HAPPINESS IS SUBMISSION TO GODZILLA

マイケル・ホー
2020年9月17日 – 9月26日

TOKYO INTERNATIONAL GALLERY(TIG)では、10月のグランドオープンに先駆け
新進気鋭のアーティスト、マイケル・ホーによる日本初個展
“Happiness is Submission to Godzilla”を開催いたします。

ホーはカリフォルニア大学ロサンゼルス校(UCLA)芸術学部で学び、2018年に最優等賞であるラテン・オーナーズを取得。卒業後、活動拠点を東京に移し、視覚意味論と疑似教訓主義に焦点を当てた絵画や彫刻にアメリカのポップカルチャーを取り入れ、見る者との間に活発な対話が生じるような、より複雑な絵画の可能性を追求してきました。今回初公開となる彼の新作では”ギャラリー”という非日常空間の再定義・可能性の模索からはじまり、“作品”と“鑑賞者”といった枠組みの中で生じる”見る・見られる”という関係性や“理解する”という行為そのものを疑い、二者の間に生じる“対話”の繰り替えしを誘発します。「あなたは作品を理解しようとする。けれども理解できないと分かった瞬間、初めて対話が生まれるのです」

ギャラリーとは“空虚”そのものであり仮想空間を創りだす小宇宙だ。
本展ではこの小宇宙が触媒となり意識と無意識、実在と錯覚、鑑賞者と作品との間に生まれる関係性に疑問符を投げかける。白い空間で自ずと向き合うことになる等身大のスクエアのキャンバスは文字列やシンボル、透視図法による図面とポップな蛍光色の融合が不可解な調和を生み、宇宙的、ポップカルチャー的、産業的、社会的、政治的、技術的、さまざまな暗示が交錯することで鑑賞者が作品を“理解”することを阻む。

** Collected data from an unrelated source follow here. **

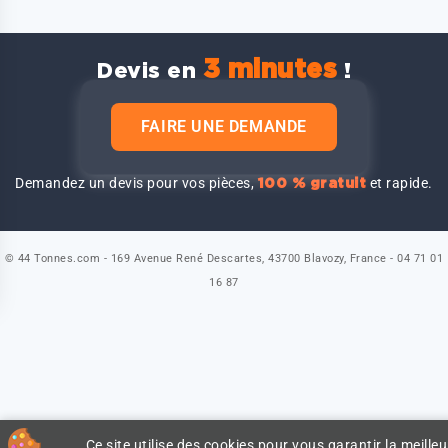
3 minutes
Devis en
!
FAIRE UNE DEMANDE
Demandez un devis pour vos pièces,
et rapide.
100 % gratuit
© 44 Tonnes.com - 169 Avenue René Descartes, 43700 Blavozy, France - 04 71 01
16 87
Ce site utilise des cookies pour vous garantir la meilleu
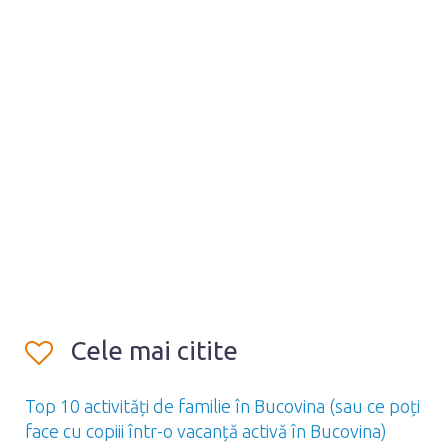
Cele mai citite
Top 10 activități de familie în Bucovina (sau ce poți
face cu copiii într-o vacanță activă în Bucovina)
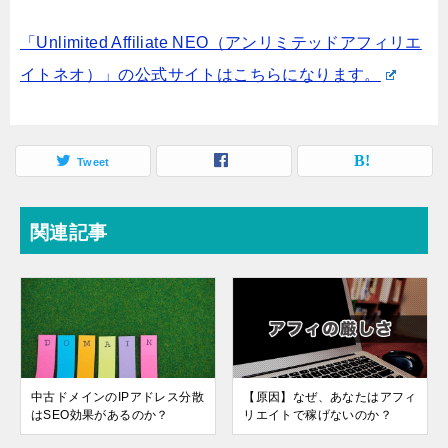
「Unlimited Affiliate NEO（アンリミテッドアフィリエ
イトネオ）」の公式サイトはこちらになります。
Tweet
関連記事
中古ドメインのIPアドレス分散
【原因】なぜ、あなたはアフィ
はSEO効果があるのか？
リエイトで稼げないのか？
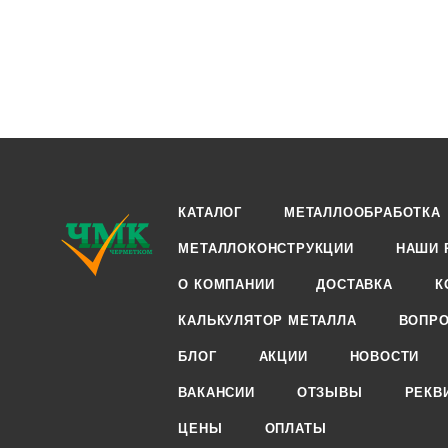
КАТАЛОГ
МЕТАЛЛООБРАБОТКА
МЕТАЛЛОКОНСТРУКЦИИ
НАШИ 
О КОМПАНИИ
ДОСТАВКА
К
КАЛЬКУЛЯТОР МЕТАЛЛА
ВОПРО
БЛОГ
АКЦИИ
НОВОСТИ
ВАКАНСИИ
ОТЗЫВЫ
РЕКВ
ЦЕНЫ
ОПЛАТЫ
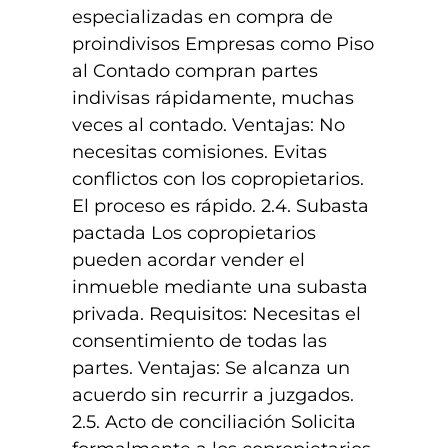
especializadas en compra de
proindivisos Empresas como Piso
al Contado compran partes
indivisas rápidamente, muchas
veces al contado. Ventajas: No
necesitas comisiones. Evitas
conflictos con los copropietarios.
El proceso es rápido. 2.4. Subasta
pactada Los copropietarios
pueden acordar vender el
inmueble mediante una subasta
privada. Requisitos: Necesitas el
consentimiento de todas las
partes. Ventajas: Se alcanza un
acuerdo sin recurrir a juzgados.
2.5. Acto de conciliación Solicita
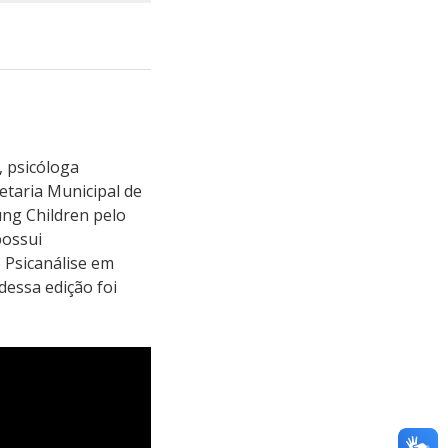
, psicóloga
etaria Municipal de
ung Children pelo
possui
e Psicanálise em
dessa edição foi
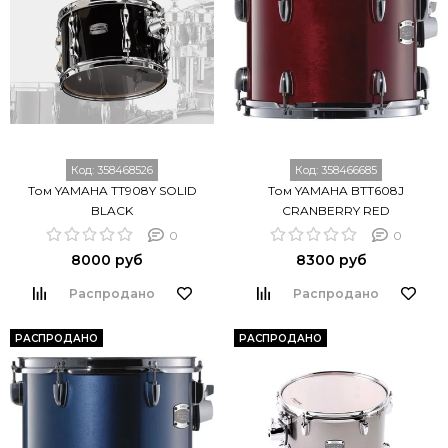
Код:
358468526
Код:
358466685
Том YAMAHA TT908Y SOLID
Том YAMAHA BTT608J
BLACK
CRANBERRY RED
0
0
8000 руб
8300 руб
Распродано
Распродано
РАСПРОДАНО
РАСПРОДАНО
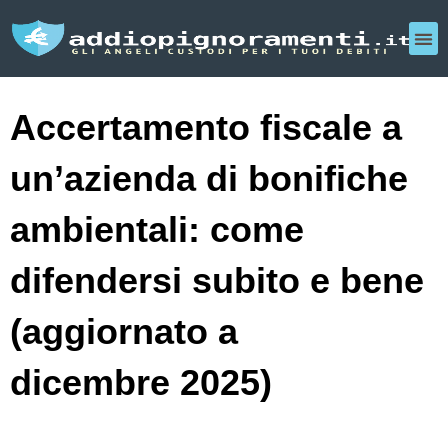
Accertamento fiscale a
un’azienda di bonifiche
ambientali: come
difendersi subito e bene
(aggiornato a
dicembre 2025)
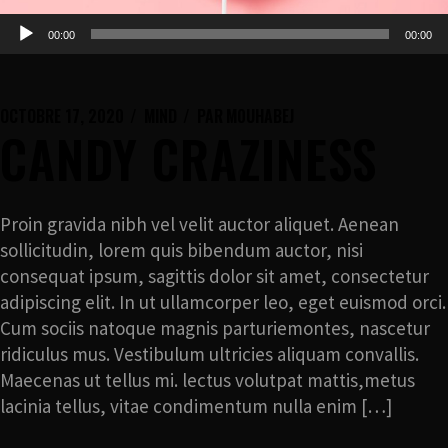
Lecteur
00:00
00:00
audio
OCTOBRE 17, 2020
MIND
PAR
M0UHABEJ
CANDY CRAZINESS
Proin gravida nibh vel velit auctor aliquet. Aenean
sollicitudin, lorem quis bibendum auctor, nisi
consequat ipsum, sagittis dolor sit amet, consectetur
adipiscing elit. In ut ullamcorper leo, eget euismod orci.
Cum sociis natoque magnis parturiemontes, nascetur
ridiculus mus. Vestibulum ultricies aliquam convallis.
Maecenas ut tellus mi. lectus volutpat mattis,metus
lacinia tellus, vitae condimentum nulla enim […]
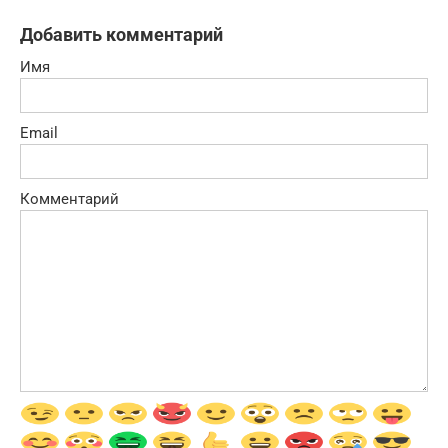
Добавить комментарий
Имя
Email
Комментарий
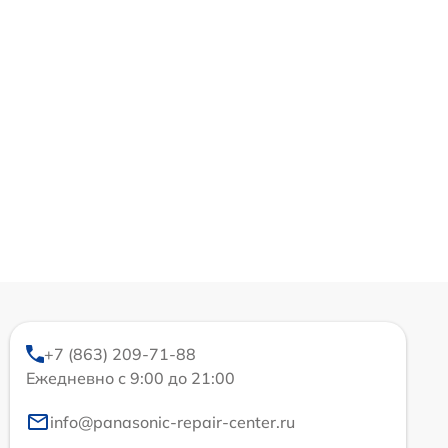
+7 (863) 209-71-88
Ежедневно с 9:00 до 21:00
info@panasonic-repair-center.ru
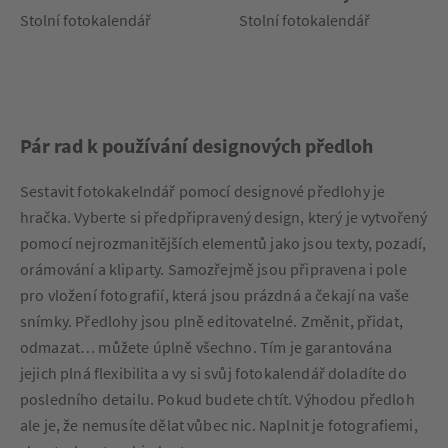
Stolní fotokalendář
Stolní fotokalendář
Pár rad k používání designových předloh
Sestavit fotokakelndář pomocí designové předlohy je
hračka. Vyberte si předpřipravený design, který je vytvořený
pomocí nejrozmanitějších elementů jako jsou texty, pozadí,
orámování a kliparty. Samozřejmě jsou připravena i pole
pro vložení fotografií, která jsou prázdná a čekají na vaše
snímky. Předlohy jsou plně editovatelné. Změnit, přidat,
odmazat… můžete úplně všechno. Tím je garantována
jejich plná flexibilita a vy si svůj fotokalendář doladíte do
posledního detailu. Pokud budete chtít. Výhodou předloh
ale je, že nemusíte dělat vůbec nic. Naplnit je fotografiemi,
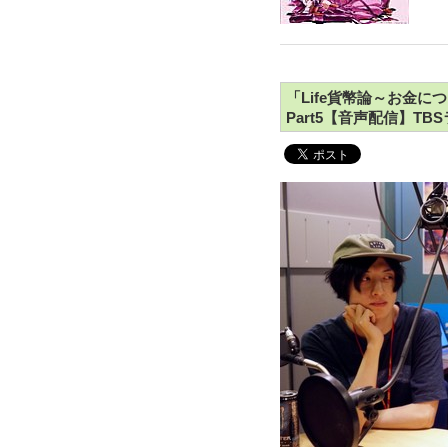
「Life貨幣論～お金
Part5【音声配信】TB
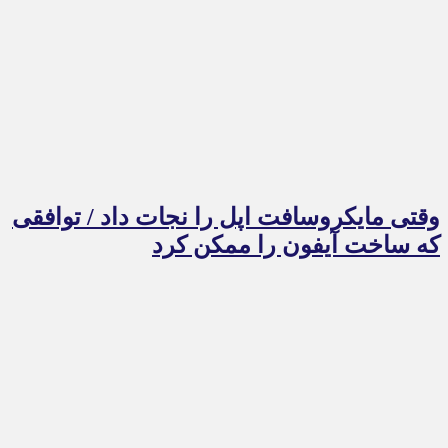
وقتی مایکروسافت اپل را نجات داد / توافقی
که ساخت آیفون را ممکن کرد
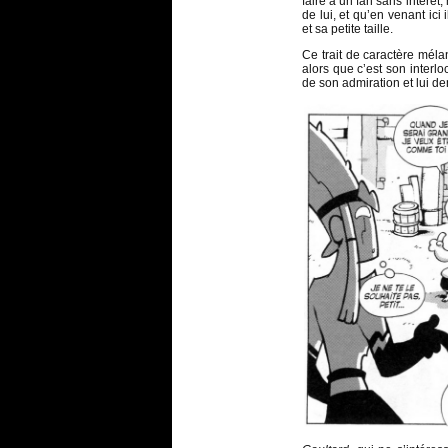
faire à un fan sans intérêt,
de lui, et qu’en venant ic
et sa petite taille.
Ce trait de caractère mél
alors que c’est son interlo
de son admiration et lui d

一際目を引く幾何学形態を構成する立体作品の一面は空間のコンクリート(床面)の一角を覆い、床面の一部を占有する存在という意味で鑑賞者もまた立体作品と同等であり、外面に「HELP ME」というラベルの貼られた構造体の隙間は構造体の内部から空間を監視する何者かの存在を示唆するとともに空間における鑑賞者と芸術作品(鑑賞物)という関係性を逆転させる。

本展において芸術作品と鑑賞者はギャラリーという触媒を通じて“対”に存在する実在でありながら決して交わることはない”他者”として言葉を介さず対話を往復する。何者かによって定義される概念そのものへの”理解”という名の服従は一時の”幸福“であるのかもしれないが、果たしてそうだろうか?

白い空間で、ホーの作品は何も語ろうとはしない。
あるのはただ問いと対話だけだ。
あなたは何者なのか。あなたにとっての”真実”とは何を意味するのだろうか。

アーティスト・ステートメント

「Happiness is Submission to Godzilla」では、3D幾何学的な図形に対する生来の理解と経験が、それが存在するギャラリー空間の幾何学的な形態と空虚さに類似している。一枚岩の多面体は、それ自身の現実の平面の空隙を埋めているし、鑑賞者自身と一緒にギャラリーの床のコンクリート面に文字通り存在する一枚岩でもある。鑑賞者が幾何学的な錯覚と幾何学的なリアリズムの間で揺れ動くことで、それぞれの作品の機能の可読性が曖昧になっている。宇宙的、ポップカルチャー的、産業的、社会的、政治的、技術的な暗示のすべてが、理解できない形而上学的な導管に集約され、鑑賞者が作品に抱いている解決策を否定している。「Happiness is Submission to Godzilla」は、鑑賞者がこの同意を意識しているかどうかに関わらず、参加型のゲームとして、また作品とのコミュニケーションのための手段として、確認バイアスを促進します。